The two companies today signed a memorandum of understanding regarding the proposed transaction, which is consistent with Saudi Aramco’s strategy to expand its refining, chemicals and marketing presence in key high-value markets, enhance its liquids-to-chemicals program, and secure long-term crude oil supply agreements.

If the deal is completed, it would be the latest in a series of Aramco deals with Chinese refiners.

China's privately owned Rongsheng Petrochemical and Aramco announced in January that they were in talks to swap 50 percent stakes in their refineries in China and Saudi Arabia.

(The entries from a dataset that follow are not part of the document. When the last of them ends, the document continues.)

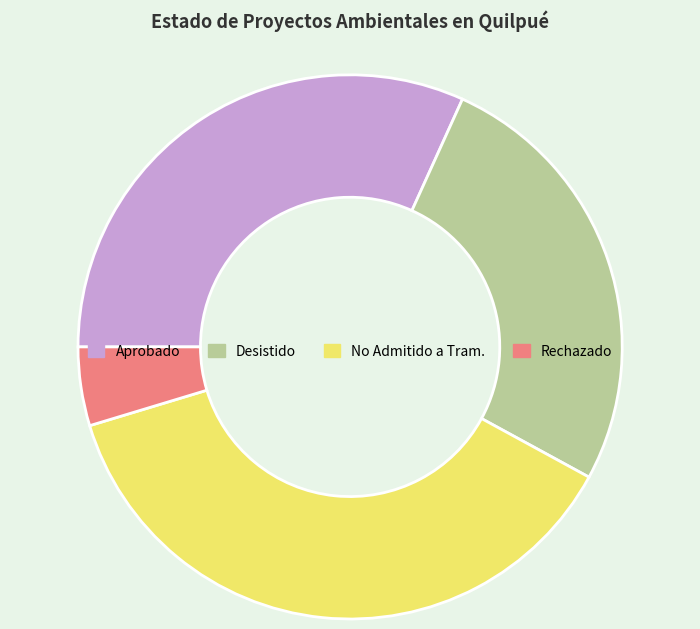

Rank the categories by value from highest to lowest.

No Admitido a Tram., Aprobado, Desistido, Rechazado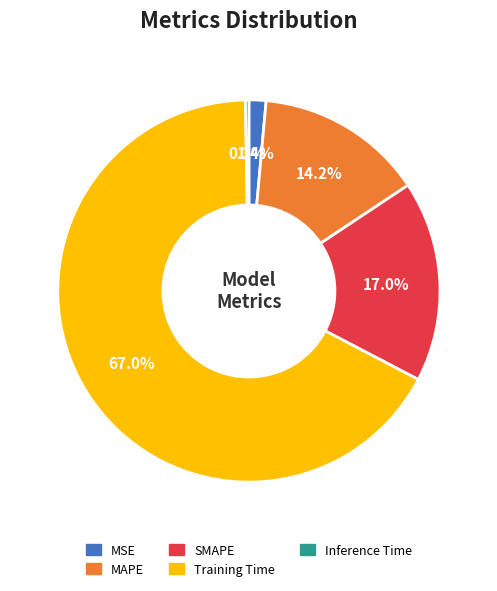

To the nearest percent, what is the combined percentage of MSE and Inference Time?

2%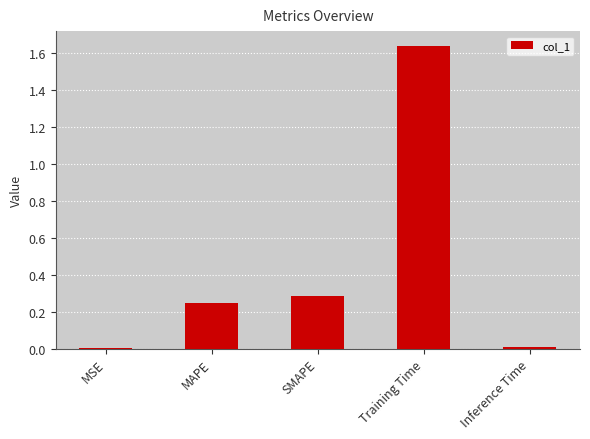

The chart shows a value of 0.0 at Inference Time. True or false?

True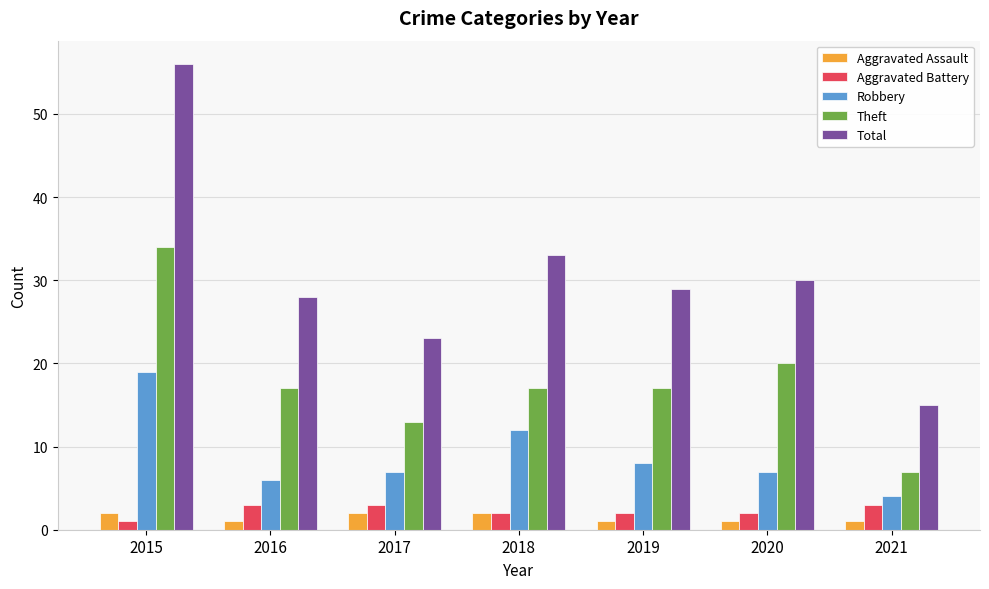

What value does the Robbery series have at 2016, to the nearest 5?

5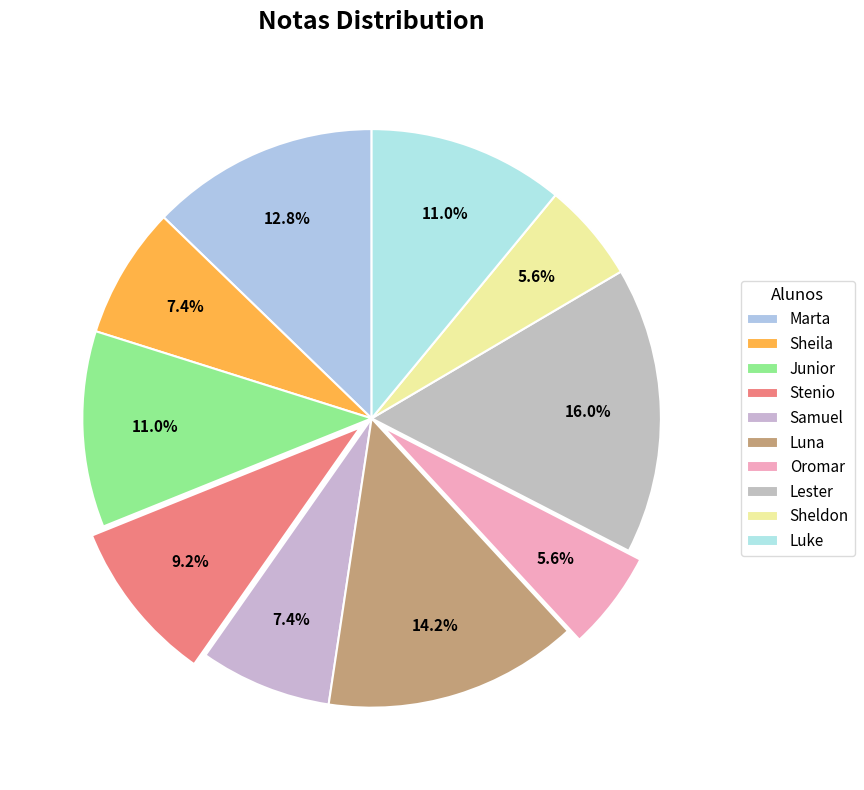

What percentage is the Luna slice, to the nearest percent?

14%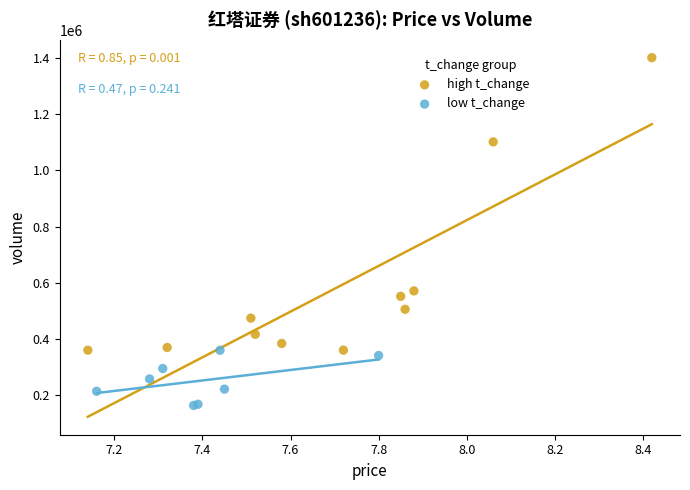

Which series has the widest spread of Y values?

high t_change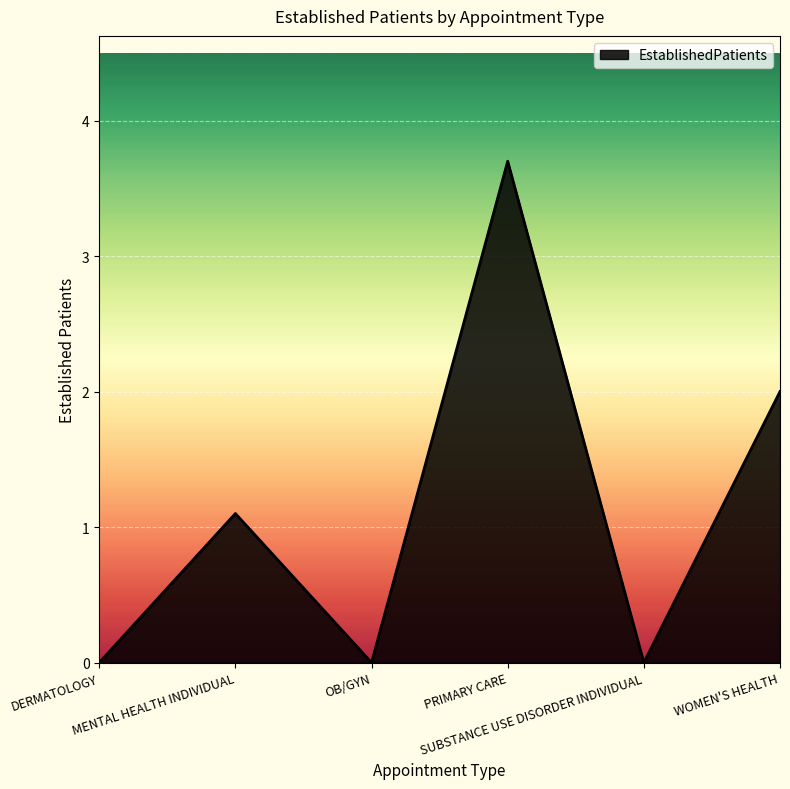

Is it true that the value at DERMATOLOGY is -1.5?

False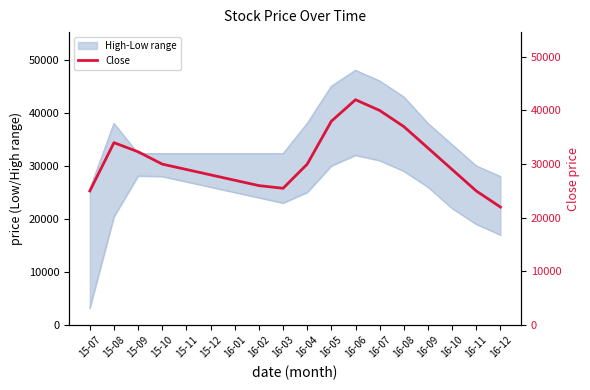

Is it true that the value at 16-08 is 37000?

True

In July, Aramco completed a $3.4 billion deal to acquire a 10 percent stake in Rongsheng, linked to a 20-year crude oil supply agreement to Rongsheng subsidiary Zhejiang Petrochemical.

Aramco is also in talks to buy a 10 percent stake in China's Shandong Yulong Petrochemical Co., and last year announced plans to become a strategic investor in another private Chinese refiner, Jiangsu Xinghong.

Aramco subsidiary SABIC also announced in January that it was moving forward with building a petrochemical complex in southeastern China's Fujian province at an estimated cost of $6.4 billion, as part of a joint venture with state-owned Fujian Fuhua Guoli Petrochemical.

Hengli Petrochemical owns and operates a 400,000 barrel-per-day refinery and integrated chemicals complex in Liaoning Province, as well as a number of facilities in Jiangsu and Guangdong Provinces.